Accept things as they are now with the hope that it will change one of these days. OR
Move on, and put it down to experience
You can't "get her there". She is trying to tell you that its not going to happen. Accept her wishes and find someone else.
You do not mention your ages so it is hard to answer you exactly. If kissing isn't an option due to her family then I would just accept friendship with her and not date her. It could be that her family is really that strict or it could be an excuse to keep you at bay. Is this what she told you or them? Ask them for permission to date her is my advice to you. If they say yes, then it is more her than them. If they say no then move on and just keep her as a friend. I sense she is not being totally honest so ask them and by their answers make your decision. Good luck!

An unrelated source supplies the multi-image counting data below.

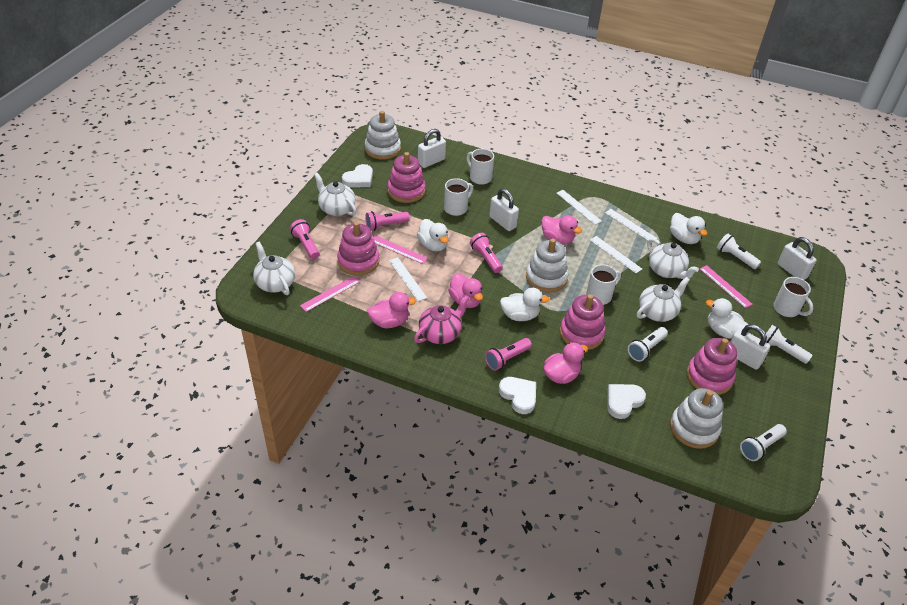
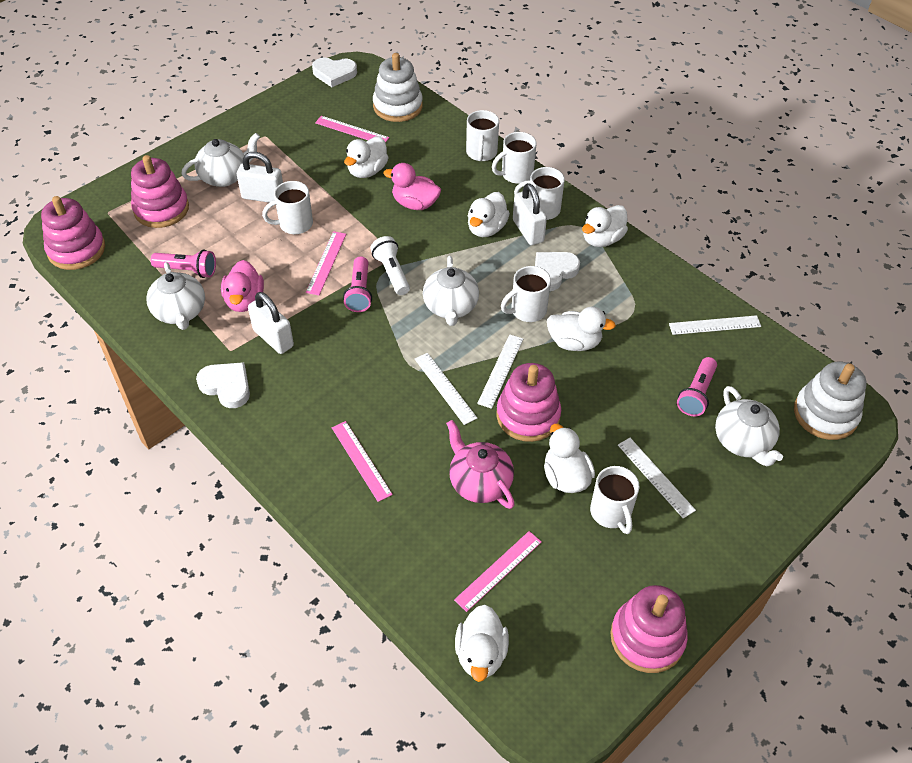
pink duck: 4 -> 2
pink flashlight: 4 -> 3
pink ruler: 3 -> 4
white duck: 4 -> 6
white flashlight: 4 -> 1
white mug: 4 -> 6
white padlock: 4 -> 3
white stacking toy: 3 -> 2

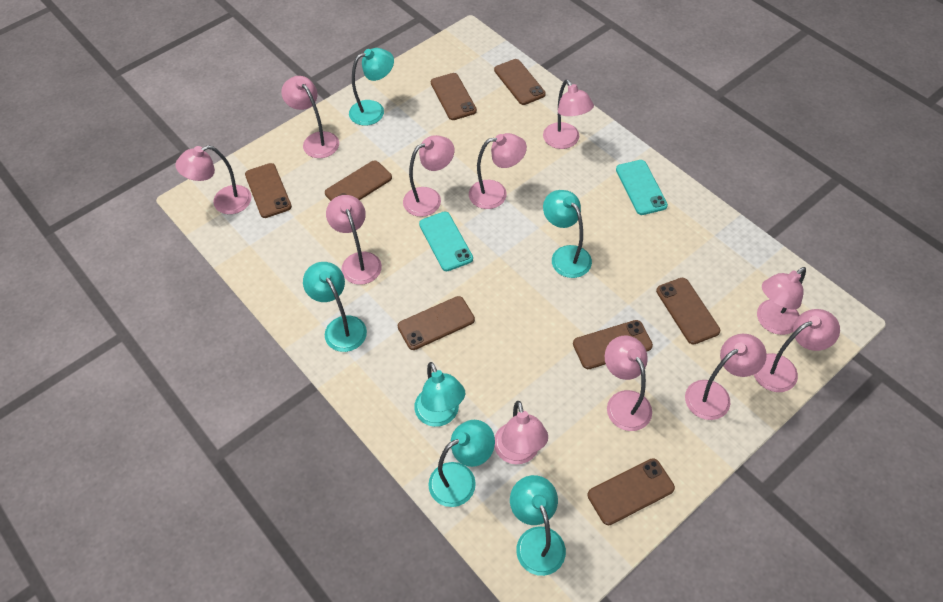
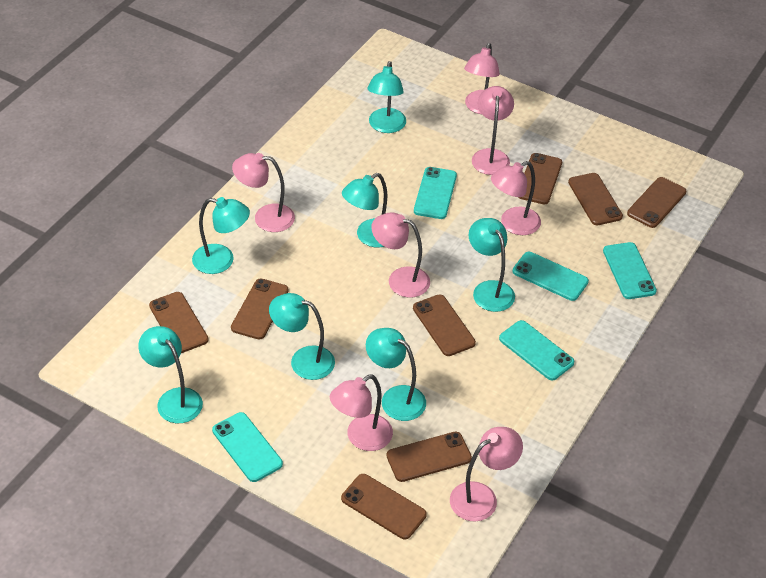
pink lamp: 11 -> 7
turquoise lamp: 6 -> 7
turquoise phone: 2 -> 5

So you are stuck in a rut that she likes and you don't. I suggest (and it will be hard for you) that you have a break from each other. I mean a totally clean break with no contact whatever. No texts or calls or visits or chats. Disappear from her life completely. If she wants you, she will reach out. If she doesn't, she won't. Hanging out for a year is NO reason to marry. You hardly know each other. Going out on dates where you are alone etc is the way to see if you are compatible. You have decided FAR too early that she's the one you wish to be with forever. That sounds a bit needy to me and perhaps those vibes are what's putting her off. You need to be 'going out' with each other (alone, away from the family eyes) for a good 3 years before you talk about marriage seriously.